Le droit de vote devrait également être modifié. Entre autres choses, les primaires ouvertes, simultanées et obligatoires devraient être abolies et au lieu de la procédure représentative D’Hont actuellement en vigueur, les députés devraient être élus selon des circonscriptions électorales comme en Grande-Bretagne, dans lesquelles le vainqueur remporte toutes les voix. dans le quartier concerné.
Le projet de loi a suscité de nombreuses critiques. Dans certains cas, cela est comparé aux actions du président péruvien Alberto Fujimori et à sa dissolution du Parlement en 1992 ou au programme des deux dictatures argentines de 1966 et 1976. Cependant, les parallèles avec la loi d’habilitation allemande de 1933 sont également soulignés.
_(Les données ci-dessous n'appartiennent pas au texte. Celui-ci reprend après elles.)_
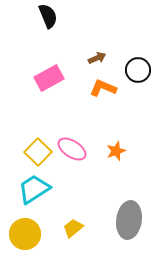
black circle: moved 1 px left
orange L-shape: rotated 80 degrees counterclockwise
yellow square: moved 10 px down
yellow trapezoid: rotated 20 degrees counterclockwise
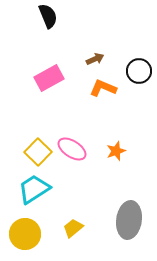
brown arrow: moved 2 px left, 1 px down
black circle: moved 1 px right, 1 px down
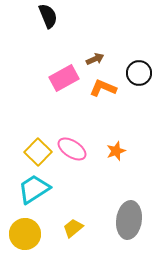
black circle: moved 2 px down
pink rectangle: moved 15 px right
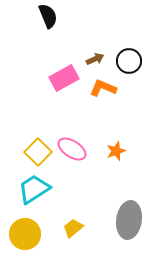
black circle: moved 10 px left, 12 px up
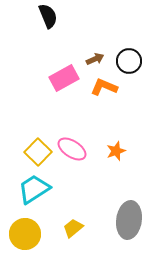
orange L-shape: moved 1 px right, 1 px up
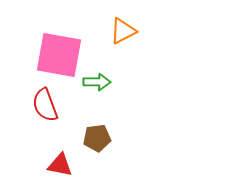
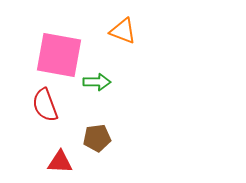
orange triangle: rotated 48 degrees clockwise
red triangle: moved 3 px up; rotated 8 degrees counterclockwise
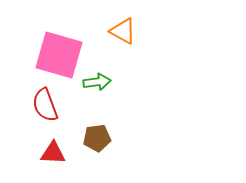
orange triangle: rotated 8 degrees clockwise
pink square: rotated 6 degrees clockwise
green arrow: rotated 8 degrees counterclockwise
red triangle: moved 7 px left, 9 px up
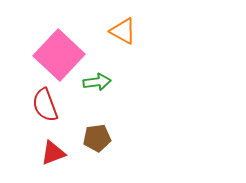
pink square: rotated 27 degrees clockwise
red triangle: rotated 24 degrees counterclockwise
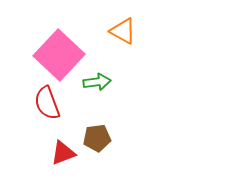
red semicircle: moved 2 px right, 2 px up
red triangle: moved 10 px right
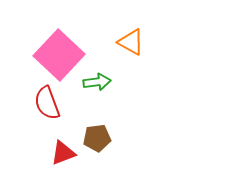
orange triangle: moved 8 px right, 11 px down
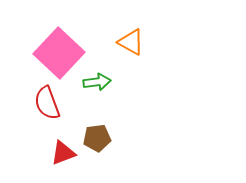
pink square: moved 2 px up
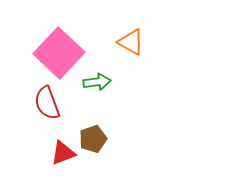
brown pentagon: moved 4 px left, 1 px down; rotated 12 degrees counterclockwise
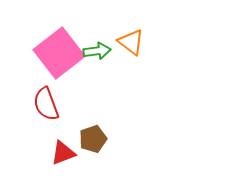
orange triangle: rotated 8 degrees clockwise
pink square: rotated 9 degrees clockwise
green arrow: moved 31 px up
red semicircle: moved 1 px left, 1 px down
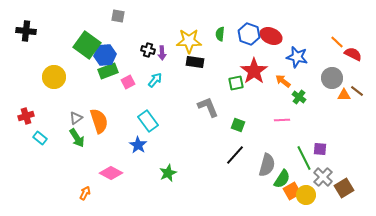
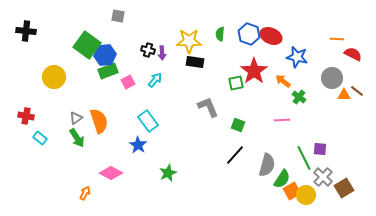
orange line at (337, 42): moved 3 px up; rotated 40 degrees counterclockwise
red cross at (26, 116): rotated 28 degrees clockwise
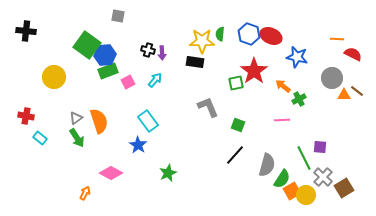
yellow star at (189, 41): moved 13 px right
orange arrow at (283, 81): moved 5 px down
green cross at (299, 97): moved 2 px down; rotated 24 degrees clockwise
purple square at (320, 149): moved 2 px up
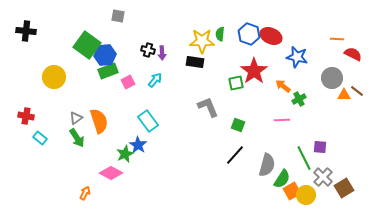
green star at (168, 173): moved 43 px left, 19 px up
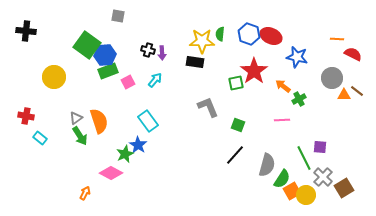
green arrow at (77, 138): moved 3 px right, 2 px up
On peut se demander si la loi sera adoptée par les deux chambres du Parlement. L’article 99 de la Constitution interdit au Président d’agir de manière législative, sauf dans une mesure très limitée et avec l’exclusion expresse des questions pénales, fiscales et électorales (toutes trois contenues dans le projet de loi et le décret).
L’article 29, en revanche, interdit expressément au Congrès de déléguer tout pouvoir public au pouvoir exécutif et décrète que ceux qui l’initieront, y consentiront ou le signeront seront traités comme des « traîtres infâmes ».
Parallèlement, la confédération syndicale CGT appelle à une grève générale le 24 janvier contre le décret d’urgence.